17.09.2020

Nie ma osoby LGBT. Jest tylko świadomość LGBT.

Człowiek jest przede wszystkim osobą. Podmiotowość osobowa istnienia jest wewnętrzną zasadą realności naszej duszy. Realność cielesności zapewnia nam podmiotowość życia (mocy ożywczej). Osoba jest zawsze osobą, gdyż jest podmiotowością istnienia. Osoba należy więc do porządku egzystencjalnego. Dlatego nie zależy od naszej wiedzy czy naszych poglądów. Podmiot osobowy przekracza cały porządek ludzkiej natury (istoty człowieka). Dlatego różne ograniczenia naszej duchowej natury nie dotyczą podmiotu osobowego. Podmiot osobowy posiada więc odpowiednią moc sprawczą. Osoba dzięki swoim aktom przyczynuje zasadnicze działania człowieka. Tak więc osobowa aktywność (akty kontemplacji, sumienia i upodobania) odpowiada za osobowe działania człowieka, czyli działania moralne i religijne. Możemy zatem mówić o moralnej i religijnej osobie człowieka. Ale nie można mówić, że mamy do czynienia z osobami LGBT. Jest to zwyczajne językowe nadużycie (czyli wymyślona zbitka pojęciowa). Można natomiast mówić o poglądach LGBT.

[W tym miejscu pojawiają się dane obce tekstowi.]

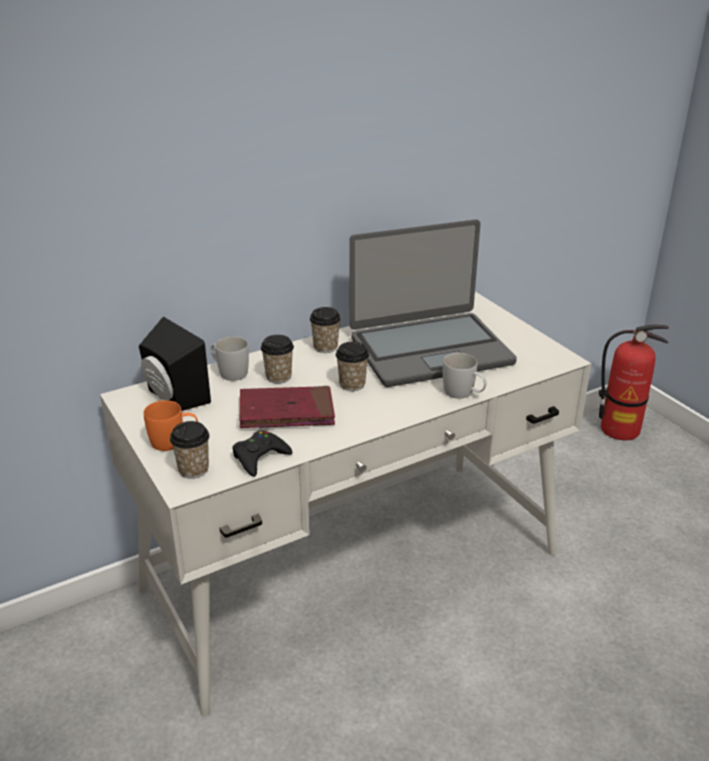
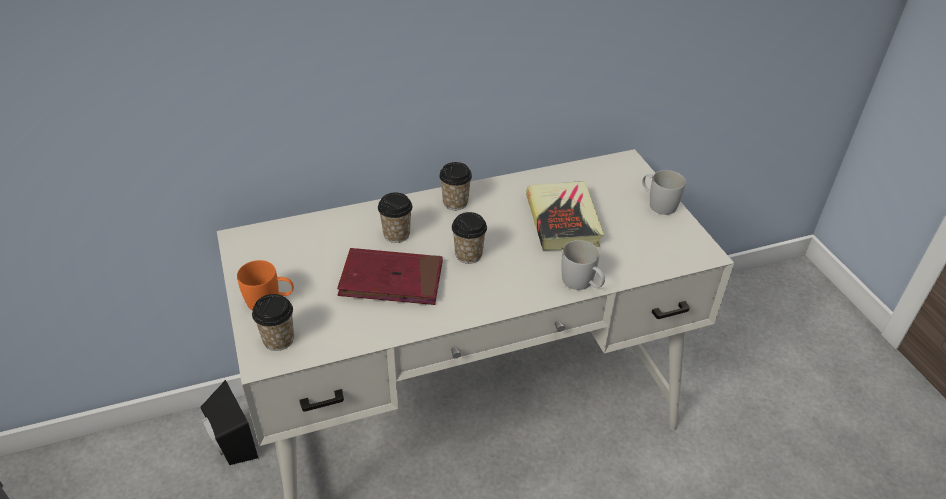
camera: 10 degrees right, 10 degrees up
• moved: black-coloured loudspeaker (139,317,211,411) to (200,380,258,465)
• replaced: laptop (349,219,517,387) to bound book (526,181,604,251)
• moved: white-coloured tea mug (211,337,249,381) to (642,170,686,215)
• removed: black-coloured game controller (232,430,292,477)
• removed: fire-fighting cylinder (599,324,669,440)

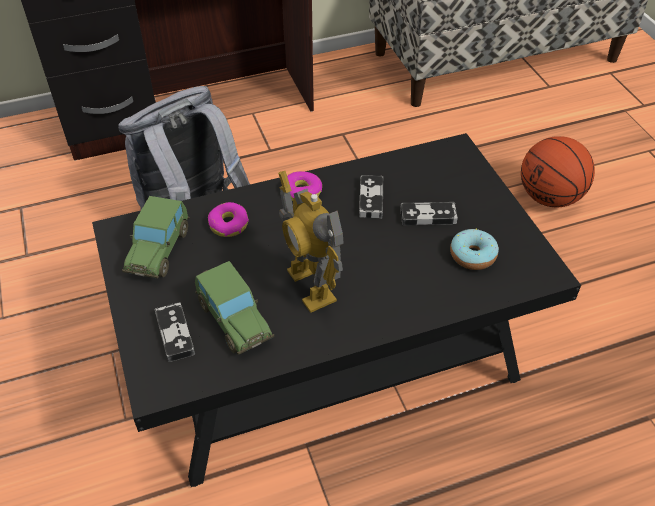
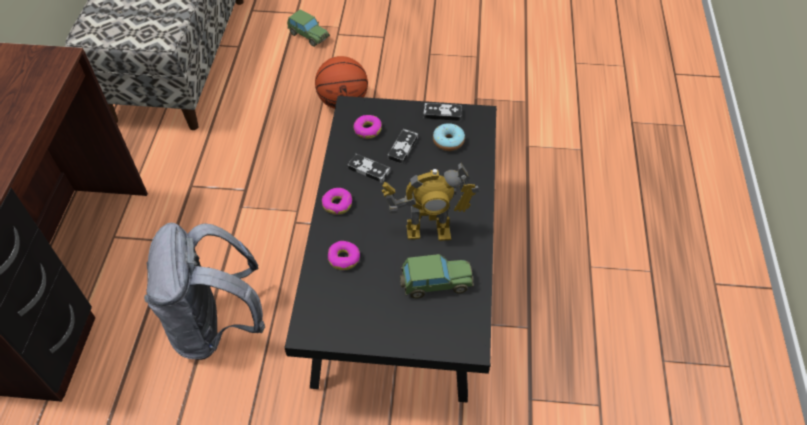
camera: 65 degrees left, 5 degrees up
• moved: toy car (122,196,189,278) to (287,9,330,47)
• added: doughnut (354,115,382,139)
• moved: game controller (154,302,195,362) to (423,103,462,121)

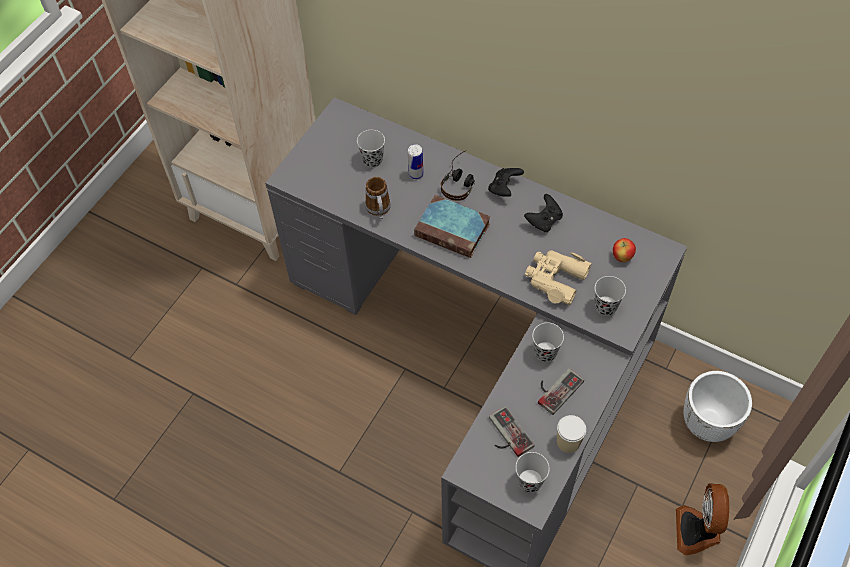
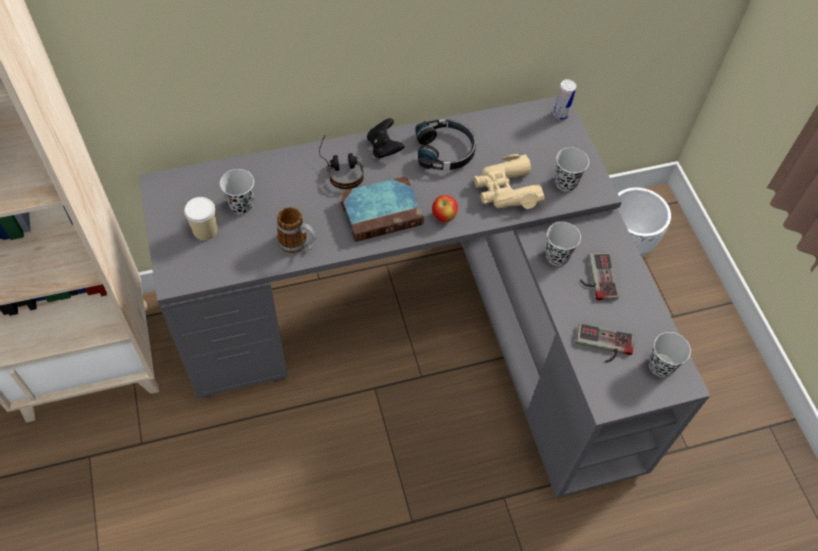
camera: 50 degrees left, 0 degrees up
• moved: small cup (557,415,586,453) to (184,197,218,240)
• replaced: black-coloured game controller (524,194,563,232) to black-coloured pair of headphones (415,119,476,170)
• moved: apple fruit (613,238,636,262) to (432,195,458,222)
• moved: can (408,144,423,180) to (553,79,576,120)
• removed: fan (676,483,729,555)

A zatem nie ma osoby LGBT. Jest tylko świadomość LGBT. A to jest fundamentalna różnica, która decyduje ostatecznie o tym, czy za realne człowieczeństwo uznajemy osobę z jej realną mocą sprawczą czy tylko świadomość z jej swobodnym myśleniem. Otóż jest to zasadniczy problem filozoficzny, który dla jednych jest oczywisty, a dla innych zbyt radykalnie postawiony.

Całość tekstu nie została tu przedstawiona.